Swiftly, though with trepidation, Martin looked for an office, for documents, to learn the source of the arsenal, and if it was on its way to Germany.

The stacks, six or seven later, led him to an office, and he quickly stepped inside. There didn’t seem to be much in the way of paperwork in this room, but there were enough radio telegraphs, making Martin doubt Turkey’s neutrality.
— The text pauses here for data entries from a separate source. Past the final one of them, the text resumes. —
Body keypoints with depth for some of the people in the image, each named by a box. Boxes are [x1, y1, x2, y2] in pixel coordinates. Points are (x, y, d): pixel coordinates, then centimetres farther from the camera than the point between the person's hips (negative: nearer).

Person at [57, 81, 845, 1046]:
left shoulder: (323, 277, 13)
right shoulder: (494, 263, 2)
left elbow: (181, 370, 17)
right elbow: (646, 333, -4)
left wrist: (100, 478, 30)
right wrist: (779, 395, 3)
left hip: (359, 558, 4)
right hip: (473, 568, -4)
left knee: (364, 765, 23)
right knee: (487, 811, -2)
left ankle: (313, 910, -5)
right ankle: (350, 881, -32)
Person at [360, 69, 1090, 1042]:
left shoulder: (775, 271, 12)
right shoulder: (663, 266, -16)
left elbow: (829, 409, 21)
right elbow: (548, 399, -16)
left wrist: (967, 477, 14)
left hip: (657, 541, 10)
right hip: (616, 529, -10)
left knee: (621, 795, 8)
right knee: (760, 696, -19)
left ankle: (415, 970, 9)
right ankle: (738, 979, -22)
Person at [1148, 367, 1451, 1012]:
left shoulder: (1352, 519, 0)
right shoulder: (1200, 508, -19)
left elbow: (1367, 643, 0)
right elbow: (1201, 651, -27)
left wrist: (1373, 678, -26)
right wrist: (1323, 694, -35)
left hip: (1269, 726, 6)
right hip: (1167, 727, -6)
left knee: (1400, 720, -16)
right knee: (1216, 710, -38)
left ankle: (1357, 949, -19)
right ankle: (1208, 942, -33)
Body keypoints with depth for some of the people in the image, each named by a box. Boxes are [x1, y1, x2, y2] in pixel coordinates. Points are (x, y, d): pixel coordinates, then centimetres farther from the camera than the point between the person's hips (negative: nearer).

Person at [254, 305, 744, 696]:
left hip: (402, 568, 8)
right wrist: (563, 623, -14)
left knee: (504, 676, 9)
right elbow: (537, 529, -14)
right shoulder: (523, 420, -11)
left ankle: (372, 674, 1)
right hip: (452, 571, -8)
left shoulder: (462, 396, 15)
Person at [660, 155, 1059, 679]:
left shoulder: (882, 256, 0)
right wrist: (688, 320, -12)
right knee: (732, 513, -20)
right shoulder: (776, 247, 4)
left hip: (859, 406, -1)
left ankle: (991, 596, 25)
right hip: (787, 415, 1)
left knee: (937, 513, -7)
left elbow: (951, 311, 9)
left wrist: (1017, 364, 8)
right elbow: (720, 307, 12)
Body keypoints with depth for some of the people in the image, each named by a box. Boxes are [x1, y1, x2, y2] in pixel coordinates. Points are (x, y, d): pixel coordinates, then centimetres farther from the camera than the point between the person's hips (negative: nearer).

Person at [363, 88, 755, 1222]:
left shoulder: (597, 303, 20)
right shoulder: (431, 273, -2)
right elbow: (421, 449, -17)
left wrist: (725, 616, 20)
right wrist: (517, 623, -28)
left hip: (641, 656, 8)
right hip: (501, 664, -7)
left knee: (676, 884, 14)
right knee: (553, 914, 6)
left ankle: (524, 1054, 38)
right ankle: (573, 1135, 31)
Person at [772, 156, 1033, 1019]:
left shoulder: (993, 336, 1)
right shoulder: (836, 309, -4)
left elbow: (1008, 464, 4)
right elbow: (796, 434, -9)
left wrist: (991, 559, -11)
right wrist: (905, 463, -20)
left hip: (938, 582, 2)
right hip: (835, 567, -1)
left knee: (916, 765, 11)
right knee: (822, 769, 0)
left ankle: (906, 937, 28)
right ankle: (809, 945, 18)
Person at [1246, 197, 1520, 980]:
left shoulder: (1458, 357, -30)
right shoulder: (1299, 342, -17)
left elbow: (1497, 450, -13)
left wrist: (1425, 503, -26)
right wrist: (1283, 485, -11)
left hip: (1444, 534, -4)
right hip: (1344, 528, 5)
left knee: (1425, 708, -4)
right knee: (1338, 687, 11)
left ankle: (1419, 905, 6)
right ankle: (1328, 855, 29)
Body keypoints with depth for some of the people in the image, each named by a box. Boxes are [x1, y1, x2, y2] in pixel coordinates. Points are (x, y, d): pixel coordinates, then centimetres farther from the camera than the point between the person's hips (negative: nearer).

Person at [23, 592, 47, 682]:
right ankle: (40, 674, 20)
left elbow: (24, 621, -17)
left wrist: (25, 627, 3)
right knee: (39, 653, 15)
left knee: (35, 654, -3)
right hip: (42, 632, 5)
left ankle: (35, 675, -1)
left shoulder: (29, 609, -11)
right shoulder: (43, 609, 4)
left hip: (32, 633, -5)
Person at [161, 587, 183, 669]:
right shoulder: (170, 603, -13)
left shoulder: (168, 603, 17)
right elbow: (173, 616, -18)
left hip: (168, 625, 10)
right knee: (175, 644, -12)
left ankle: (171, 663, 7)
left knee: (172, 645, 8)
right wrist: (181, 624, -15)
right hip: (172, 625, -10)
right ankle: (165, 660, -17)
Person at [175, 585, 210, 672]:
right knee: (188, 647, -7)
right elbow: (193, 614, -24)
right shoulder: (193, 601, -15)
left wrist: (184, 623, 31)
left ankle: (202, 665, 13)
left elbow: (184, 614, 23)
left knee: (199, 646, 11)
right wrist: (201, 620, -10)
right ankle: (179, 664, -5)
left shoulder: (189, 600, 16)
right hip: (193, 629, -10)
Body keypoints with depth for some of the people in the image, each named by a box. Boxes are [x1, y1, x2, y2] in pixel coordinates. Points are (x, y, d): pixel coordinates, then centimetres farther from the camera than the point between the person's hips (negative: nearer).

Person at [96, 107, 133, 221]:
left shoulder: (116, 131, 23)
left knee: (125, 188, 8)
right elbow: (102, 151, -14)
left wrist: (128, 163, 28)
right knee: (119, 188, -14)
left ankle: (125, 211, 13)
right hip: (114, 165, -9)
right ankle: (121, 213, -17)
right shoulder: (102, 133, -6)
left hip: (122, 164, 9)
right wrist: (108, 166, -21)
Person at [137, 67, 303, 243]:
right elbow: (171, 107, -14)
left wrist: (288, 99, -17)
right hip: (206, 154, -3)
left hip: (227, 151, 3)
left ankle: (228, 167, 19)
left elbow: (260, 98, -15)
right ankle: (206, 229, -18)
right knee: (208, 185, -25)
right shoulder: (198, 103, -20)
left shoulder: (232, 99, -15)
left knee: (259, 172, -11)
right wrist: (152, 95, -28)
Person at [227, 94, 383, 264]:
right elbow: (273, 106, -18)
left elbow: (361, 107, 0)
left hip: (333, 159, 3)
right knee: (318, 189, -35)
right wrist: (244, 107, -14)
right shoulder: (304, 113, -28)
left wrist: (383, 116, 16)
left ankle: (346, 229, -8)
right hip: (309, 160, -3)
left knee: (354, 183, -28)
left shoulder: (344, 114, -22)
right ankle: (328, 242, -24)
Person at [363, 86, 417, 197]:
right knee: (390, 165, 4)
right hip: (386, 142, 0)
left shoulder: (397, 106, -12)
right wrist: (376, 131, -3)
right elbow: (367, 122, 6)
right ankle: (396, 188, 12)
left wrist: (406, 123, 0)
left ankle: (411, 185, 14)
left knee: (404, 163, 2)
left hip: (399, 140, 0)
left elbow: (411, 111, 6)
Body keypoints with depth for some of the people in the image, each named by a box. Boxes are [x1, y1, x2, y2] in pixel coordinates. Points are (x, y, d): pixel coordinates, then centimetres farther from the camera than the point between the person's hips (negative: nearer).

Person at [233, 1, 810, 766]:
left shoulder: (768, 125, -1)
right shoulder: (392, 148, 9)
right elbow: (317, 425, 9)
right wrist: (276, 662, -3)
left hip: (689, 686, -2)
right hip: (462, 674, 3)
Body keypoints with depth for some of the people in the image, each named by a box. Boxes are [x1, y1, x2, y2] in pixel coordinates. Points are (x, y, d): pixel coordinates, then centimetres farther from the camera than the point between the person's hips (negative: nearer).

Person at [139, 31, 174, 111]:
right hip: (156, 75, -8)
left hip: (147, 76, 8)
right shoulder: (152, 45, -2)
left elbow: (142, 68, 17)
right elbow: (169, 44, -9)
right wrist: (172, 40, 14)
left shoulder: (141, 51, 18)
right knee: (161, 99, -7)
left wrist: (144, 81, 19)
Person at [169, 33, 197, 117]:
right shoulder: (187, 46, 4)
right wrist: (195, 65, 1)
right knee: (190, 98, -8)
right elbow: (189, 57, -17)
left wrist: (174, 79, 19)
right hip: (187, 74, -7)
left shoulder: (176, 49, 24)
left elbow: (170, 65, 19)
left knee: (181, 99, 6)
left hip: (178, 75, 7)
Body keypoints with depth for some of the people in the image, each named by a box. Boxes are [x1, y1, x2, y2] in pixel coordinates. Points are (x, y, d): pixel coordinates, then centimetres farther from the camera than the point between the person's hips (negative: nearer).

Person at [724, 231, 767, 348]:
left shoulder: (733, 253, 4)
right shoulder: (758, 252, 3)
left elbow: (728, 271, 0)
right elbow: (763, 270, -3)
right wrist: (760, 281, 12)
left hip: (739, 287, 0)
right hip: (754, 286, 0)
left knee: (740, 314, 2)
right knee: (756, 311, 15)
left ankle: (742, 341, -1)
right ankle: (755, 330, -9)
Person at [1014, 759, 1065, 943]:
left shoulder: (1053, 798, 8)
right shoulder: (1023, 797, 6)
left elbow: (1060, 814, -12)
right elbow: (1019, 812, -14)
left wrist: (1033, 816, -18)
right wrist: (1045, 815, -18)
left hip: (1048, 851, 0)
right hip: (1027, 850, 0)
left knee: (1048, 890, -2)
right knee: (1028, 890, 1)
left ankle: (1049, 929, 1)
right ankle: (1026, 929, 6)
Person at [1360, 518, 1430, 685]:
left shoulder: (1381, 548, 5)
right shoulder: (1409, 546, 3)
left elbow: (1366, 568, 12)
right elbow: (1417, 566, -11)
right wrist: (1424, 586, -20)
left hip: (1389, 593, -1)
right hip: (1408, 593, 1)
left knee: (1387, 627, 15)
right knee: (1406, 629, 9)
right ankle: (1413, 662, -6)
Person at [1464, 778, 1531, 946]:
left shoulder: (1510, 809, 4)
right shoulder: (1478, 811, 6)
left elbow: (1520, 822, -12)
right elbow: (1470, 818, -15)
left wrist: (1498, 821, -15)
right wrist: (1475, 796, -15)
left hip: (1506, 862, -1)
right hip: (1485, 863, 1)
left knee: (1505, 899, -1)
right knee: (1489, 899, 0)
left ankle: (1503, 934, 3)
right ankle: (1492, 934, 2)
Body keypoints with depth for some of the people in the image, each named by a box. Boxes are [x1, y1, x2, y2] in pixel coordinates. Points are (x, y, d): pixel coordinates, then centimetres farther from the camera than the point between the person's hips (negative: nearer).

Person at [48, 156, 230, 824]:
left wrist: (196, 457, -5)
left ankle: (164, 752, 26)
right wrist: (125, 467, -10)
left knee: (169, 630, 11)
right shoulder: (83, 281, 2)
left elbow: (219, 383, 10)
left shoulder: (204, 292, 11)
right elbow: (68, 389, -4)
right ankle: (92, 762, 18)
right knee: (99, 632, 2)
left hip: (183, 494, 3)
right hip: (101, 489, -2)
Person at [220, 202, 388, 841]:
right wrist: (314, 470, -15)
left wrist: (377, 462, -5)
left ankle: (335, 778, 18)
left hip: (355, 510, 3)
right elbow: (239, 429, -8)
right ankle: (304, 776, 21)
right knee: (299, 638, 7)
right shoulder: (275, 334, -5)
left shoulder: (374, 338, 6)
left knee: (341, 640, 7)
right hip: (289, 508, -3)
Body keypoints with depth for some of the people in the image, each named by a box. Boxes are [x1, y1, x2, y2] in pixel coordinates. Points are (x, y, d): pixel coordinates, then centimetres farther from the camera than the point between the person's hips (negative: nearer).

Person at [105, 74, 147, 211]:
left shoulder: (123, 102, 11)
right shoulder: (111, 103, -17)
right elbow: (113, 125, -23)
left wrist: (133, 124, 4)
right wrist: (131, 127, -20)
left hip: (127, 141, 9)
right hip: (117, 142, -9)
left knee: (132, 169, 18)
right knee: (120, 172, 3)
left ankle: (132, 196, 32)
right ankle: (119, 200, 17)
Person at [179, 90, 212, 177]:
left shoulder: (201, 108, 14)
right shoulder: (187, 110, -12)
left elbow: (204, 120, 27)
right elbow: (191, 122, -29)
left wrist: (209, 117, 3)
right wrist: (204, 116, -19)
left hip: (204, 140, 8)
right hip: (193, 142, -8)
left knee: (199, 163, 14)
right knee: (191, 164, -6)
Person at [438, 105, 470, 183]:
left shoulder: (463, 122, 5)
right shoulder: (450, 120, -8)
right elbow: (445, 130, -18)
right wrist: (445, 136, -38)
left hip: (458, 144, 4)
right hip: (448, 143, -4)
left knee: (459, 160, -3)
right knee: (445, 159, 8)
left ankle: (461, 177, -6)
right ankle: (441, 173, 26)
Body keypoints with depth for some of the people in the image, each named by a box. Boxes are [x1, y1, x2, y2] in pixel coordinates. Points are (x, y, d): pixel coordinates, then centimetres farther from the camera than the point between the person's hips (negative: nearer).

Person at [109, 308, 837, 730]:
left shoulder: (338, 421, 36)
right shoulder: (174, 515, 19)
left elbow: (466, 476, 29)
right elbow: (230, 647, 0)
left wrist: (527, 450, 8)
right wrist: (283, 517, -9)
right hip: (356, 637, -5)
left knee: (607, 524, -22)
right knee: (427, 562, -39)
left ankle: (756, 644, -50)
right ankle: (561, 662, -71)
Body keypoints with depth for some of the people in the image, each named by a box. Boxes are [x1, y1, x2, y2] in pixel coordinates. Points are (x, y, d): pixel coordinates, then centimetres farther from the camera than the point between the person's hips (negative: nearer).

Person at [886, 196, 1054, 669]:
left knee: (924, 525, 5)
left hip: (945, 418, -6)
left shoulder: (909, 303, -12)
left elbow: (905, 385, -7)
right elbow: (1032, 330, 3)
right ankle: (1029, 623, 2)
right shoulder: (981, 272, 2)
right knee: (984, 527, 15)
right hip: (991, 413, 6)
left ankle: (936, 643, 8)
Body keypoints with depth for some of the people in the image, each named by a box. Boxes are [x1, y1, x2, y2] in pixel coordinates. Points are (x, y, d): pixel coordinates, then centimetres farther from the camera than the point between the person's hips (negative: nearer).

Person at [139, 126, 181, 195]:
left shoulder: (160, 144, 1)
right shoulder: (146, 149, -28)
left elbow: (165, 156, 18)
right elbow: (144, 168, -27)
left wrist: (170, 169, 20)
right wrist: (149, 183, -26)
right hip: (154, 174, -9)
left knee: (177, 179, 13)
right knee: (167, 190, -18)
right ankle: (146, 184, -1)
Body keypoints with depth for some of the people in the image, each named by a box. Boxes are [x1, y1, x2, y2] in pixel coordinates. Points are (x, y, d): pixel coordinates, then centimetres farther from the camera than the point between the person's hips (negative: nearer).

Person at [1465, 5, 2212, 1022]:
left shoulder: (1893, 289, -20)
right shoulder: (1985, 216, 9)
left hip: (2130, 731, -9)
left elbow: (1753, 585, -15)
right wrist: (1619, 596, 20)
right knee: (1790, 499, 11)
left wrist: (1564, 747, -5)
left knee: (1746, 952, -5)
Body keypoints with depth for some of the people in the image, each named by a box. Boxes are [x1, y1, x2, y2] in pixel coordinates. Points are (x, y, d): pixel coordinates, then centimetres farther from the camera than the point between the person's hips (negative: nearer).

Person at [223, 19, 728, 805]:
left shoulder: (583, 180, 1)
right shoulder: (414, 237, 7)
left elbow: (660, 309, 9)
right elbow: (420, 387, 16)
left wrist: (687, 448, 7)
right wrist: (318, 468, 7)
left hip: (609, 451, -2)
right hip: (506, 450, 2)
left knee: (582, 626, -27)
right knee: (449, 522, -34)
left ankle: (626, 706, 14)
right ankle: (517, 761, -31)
Reeling at the thought, and looking at the brand new equipment with envious eyes, he suddenly realised the room was unmanned. Either it had long been abandoned, which seemed unlikely given the state of the machinery, and even the rest of the warehouse, or the staff had gone out for lunch, and were soon to return, so he scrambled. He hopped onto one of the stations, and as fast as he could, transmitted his position, and a guess at how much weaponry was waiting to be shipped.

Immediately, Martin jumped to his feet, ready to leave when he heard voices and footsteps, from where he guessed was the entrance he had used to gain access to the stockpile. Headed his way, were an unknown number of men. He retreated again, and looked for a place to hide, before going to the radio room closet, and closing the door quickly behind him.

Deep and dark in the cupboard, thought Martin, so he felt around, feeling helpless with his arms stretched out in front of him until he found a toggle switch on the wall, though he never expected to find one. He flicked it to the on position, and a dim bulb filled the ambry with a little light; it didn’t provide much, but it was enough to illuminate.

Everything in the closet pertained to him and his outfit; pictures of everyone in the SIS. What they ate, what they saw, where they were staying at the hotel, to which they also had floor plans. There was a picture tacked to the wall, that could not have been taken more than ten minutes ere. He didn’t see much else however, as the door opened to reveal the thugs who were chasing him. They were very close, and they seemed very pleased to see him. One of the men, whose face was bloodied from the blow Martin had delivered, without a word, withdrew a pistol, and fired with a vengeance.